> [Problem details]:
Scan the material that follows. Copy every line containing the word "casing".
##### Provided records
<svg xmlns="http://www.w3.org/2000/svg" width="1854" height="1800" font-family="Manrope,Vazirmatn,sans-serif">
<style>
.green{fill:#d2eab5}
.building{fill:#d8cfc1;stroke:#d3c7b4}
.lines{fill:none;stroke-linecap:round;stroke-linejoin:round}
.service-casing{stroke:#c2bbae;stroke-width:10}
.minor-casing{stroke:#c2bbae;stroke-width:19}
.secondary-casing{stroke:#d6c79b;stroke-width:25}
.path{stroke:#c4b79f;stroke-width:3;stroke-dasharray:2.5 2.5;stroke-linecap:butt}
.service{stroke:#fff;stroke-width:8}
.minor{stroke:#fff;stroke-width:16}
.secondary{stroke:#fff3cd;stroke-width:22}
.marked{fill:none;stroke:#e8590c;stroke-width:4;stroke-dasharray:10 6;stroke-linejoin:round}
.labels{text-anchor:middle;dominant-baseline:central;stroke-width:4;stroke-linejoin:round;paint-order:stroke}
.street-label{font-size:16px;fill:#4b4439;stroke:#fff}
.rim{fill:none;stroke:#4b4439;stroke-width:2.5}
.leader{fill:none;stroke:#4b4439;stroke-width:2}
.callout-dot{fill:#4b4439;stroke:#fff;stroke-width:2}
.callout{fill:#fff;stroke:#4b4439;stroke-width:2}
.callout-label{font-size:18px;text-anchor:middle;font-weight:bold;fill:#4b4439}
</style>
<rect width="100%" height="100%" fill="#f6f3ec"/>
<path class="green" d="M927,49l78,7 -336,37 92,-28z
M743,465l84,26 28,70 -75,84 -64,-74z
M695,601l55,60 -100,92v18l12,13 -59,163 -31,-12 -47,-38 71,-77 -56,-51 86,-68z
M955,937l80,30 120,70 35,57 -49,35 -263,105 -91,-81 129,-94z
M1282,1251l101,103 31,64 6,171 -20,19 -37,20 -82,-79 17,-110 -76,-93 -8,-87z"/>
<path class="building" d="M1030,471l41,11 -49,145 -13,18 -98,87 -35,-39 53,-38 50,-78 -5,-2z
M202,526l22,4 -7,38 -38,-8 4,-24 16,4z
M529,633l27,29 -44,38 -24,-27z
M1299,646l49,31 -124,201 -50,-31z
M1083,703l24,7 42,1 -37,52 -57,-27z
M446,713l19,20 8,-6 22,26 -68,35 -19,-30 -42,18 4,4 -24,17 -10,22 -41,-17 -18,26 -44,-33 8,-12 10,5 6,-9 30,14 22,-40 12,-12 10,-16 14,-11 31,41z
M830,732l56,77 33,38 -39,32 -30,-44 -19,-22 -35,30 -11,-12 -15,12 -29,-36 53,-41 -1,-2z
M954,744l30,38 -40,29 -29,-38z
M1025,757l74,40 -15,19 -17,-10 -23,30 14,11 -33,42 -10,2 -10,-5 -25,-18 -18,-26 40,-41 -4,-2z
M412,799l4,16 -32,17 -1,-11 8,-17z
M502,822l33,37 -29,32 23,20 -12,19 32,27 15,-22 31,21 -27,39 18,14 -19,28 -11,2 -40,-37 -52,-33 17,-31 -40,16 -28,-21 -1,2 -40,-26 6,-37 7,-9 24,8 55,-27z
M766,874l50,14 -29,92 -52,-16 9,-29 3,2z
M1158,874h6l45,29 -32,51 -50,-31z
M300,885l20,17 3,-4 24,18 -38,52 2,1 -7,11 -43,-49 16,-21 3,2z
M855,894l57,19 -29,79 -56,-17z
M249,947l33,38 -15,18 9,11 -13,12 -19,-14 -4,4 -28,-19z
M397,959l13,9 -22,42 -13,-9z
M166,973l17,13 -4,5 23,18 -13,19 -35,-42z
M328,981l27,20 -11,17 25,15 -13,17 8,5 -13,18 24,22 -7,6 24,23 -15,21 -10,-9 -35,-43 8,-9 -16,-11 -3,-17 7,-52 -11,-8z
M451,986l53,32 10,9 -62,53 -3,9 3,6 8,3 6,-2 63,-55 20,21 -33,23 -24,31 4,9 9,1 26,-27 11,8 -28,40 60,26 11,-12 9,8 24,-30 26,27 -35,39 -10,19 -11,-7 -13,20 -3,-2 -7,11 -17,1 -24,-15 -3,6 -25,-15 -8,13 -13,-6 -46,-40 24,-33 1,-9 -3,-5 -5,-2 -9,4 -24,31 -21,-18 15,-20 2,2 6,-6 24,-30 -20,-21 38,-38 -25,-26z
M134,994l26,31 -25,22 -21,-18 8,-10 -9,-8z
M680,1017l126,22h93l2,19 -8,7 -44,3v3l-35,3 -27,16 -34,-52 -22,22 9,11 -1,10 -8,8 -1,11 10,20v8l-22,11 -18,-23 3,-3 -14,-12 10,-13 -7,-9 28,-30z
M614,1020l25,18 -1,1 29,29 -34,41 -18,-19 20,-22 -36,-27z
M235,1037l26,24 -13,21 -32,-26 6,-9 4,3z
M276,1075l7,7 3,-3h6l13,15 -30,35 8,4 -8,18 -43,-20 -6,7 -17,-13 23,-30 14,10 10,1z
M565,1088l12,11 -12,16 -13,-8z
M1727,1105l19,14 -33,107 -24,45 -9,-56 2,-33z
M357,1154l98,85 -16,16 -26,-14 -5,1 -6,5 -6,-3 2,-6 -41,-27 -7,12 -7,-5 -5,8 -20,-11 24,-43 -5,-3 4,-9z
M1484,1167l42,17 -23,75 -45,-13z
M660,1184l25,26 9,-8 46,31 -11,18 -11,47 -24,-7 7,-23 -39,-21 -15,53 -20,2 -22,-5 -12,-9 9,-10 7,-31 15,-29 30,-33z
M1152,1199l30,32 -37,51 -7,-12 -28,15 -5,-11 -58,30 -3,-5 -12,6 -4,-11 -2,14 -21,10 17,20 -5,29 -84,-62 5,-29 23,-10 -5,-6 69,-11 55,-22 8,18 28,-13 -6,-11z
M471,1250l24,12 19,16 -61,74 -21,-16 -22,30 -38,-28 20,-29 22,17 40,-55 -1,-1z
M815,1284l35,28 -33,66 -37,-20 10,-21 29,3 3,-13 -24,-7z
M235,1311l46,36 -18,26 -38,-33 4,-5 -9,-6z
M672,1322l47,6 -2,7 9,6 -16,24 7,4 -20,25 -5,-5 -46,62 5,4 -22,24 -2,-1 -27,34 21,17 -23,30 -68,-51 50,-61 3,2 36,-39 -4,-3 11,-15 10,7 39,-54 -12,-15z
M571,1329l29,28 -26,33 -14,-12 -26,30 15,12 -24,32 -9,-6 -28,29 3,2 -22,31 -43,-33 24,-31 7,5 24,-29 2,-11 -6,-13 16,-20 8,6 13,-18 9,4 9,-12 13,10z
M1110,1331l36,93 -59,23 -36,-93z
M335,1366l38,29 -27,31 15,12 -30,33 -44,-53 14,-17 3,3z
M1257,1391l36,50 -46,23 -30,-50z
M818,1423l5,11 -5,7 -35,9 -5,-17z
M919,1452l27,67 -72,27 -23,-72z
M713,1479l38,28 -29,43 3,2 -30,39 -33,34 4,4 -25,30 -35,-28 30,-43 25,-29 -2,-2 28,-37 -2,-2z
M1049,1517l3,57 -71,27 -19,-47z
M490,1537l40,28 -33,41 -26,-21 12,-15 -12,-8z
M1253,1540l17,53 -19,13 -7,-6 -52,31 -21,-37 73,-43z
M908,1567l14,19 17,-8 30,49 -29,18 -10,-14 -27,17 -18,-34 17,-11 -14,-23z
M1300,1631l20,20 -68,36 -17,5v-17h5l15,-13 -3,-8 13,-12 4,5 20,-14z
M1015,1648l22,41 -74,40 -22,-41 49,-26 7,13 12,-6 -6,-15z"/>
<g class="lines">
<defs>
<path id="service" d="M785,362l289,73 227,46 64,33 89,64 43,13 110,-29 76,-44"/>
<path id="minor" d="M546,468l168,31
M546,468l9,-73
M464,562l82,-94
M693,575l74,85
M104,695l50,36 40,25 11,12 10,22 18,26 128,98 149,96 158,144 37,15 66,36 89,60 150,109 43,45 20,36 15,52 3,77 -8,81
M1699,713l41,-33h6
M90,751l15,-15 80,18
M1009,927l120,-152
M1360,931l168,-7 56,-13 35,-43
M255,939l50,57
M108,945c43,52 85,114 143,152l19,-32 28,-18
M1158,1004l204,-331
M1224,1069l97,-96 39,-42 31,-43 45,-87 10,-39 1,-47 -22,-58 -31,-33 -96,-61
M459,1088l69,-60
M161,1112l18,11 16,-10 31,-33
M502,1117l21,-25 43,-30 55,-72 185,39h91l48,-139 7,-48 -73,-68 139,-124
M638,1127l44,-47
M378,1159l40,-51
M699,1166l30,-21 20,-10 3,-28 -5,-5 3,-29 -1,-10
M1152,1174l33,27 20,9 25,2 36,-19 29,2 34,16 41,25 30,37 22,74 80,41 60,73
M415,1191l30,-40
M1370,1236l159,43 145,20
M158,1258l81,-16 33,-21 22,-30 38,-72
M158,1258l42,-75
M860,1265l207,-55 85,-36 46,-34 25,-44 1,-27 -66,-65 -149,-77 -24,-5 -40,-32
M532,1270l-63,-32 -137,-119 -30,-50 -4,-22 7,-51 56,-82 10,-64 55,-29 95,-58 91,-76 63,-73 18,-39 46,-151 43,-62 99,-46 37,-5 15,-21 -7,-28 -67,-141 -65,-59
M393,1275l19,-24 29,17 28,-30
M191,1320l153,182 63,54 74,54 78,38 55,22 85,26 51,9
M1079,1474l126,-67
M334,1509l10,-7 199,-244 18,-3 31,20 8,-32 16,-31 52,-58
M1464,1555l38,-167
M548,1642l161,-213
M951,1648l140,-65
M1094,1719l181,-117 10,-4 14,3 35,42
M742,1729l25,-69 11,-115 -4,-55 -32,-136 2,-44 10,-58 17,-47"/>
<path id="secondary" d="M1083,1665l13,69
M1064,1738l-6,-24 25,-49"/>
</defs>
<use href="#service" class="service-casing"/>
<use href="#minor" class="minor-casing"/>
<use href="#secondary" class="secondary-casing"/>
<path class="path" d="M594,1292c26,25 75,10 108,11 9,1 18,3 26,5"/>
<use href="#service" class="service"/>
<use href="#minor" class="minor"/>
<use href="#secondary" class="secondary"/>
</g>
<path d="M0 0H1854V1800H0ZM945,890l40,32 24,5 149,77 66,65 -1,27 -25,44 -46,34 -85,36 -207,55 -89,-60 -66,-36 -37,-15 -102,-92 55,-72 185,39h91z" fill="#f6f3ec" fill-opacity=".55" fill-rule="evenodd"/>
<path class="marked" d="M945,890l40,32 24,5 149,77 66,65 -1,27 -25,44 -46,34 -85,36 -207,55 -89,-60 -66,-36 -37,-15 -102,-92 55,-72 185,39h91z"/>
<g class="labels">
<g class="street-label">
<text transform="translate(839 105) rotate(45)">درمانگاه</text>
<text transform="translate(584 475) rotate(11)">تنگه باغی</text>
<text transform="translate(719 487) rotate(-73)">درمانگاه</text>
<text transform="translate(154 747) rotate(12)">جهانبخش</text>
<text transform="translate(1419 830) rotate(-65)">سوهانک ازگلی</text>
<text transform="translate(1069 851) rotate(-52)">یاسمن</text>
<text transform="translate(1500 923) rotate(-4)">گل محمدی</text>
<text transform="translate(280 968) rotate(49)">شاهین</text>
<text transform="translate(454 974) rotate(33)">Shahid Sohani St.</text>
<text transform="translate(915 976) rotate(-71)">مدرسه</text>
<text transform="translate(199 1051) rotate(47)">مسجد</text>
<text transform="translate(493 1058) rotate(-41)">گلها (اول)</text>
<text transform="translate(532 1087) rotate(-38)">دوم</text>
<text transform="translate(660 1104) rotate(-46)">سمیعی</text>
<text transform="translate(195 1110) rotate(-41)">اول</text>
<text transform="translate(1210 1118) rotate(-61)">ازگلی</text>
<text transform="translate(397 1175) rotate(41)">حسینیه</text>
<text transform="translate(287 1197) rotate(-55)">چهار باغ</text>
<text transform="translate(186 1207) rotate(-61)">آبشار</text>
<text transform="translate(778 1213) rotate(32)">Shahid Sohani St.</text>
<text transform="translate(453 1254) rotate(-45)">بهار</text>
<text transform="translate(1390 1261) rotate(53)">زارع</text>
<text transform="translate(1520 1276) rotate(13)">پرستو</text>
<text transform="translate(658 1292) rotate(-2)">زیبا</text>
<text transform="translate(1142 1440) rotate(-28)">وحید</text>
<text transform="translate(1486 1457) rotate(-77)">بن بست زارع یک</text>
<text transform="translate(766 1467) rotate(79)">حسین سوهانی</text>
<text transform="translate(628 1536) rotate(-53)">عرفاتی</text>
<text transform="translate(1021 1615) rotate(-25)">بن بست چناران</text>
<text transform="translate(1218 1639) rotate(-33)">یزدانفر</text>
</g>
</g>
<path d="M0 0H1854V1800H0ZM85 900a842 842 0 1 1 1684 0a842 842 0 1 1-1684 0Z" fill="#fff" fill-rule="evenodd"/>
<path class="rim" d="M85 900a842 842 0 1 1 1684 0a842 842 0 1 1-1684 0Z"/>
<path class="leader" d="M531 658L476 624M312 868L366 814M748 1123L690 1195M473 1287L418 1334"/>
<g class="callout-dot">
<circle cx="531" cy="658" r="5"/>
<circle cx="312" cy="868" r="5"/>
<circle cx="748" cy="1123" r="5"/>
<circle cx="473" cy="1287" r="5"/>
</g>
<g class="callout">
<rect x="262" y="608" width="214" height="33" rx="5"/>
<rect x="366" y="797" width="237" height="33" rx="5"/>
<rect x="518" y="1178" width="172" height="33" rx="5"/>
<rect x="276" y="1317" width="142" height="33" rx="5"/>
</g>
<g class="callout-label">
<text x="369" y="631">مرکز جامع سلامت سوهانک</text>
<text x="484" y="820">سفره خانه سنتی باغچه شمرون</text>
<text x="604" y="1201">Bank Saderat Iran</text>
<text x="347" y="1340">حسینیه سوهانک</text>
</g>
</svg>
##########
> [Output below]:
.service-casing{stroke:#c2bbae;stroke-width:10}
.minor-casing{stroke:#c2bbae;stroke-width:19}
.secondary-casing{stroke:#d6c79b;stroke-width:25}
<use href="#service" class="service-casing"/>
<use href="#minor" class="minor-casing"/>
<use href="#secondary" class="secondary-casing"/>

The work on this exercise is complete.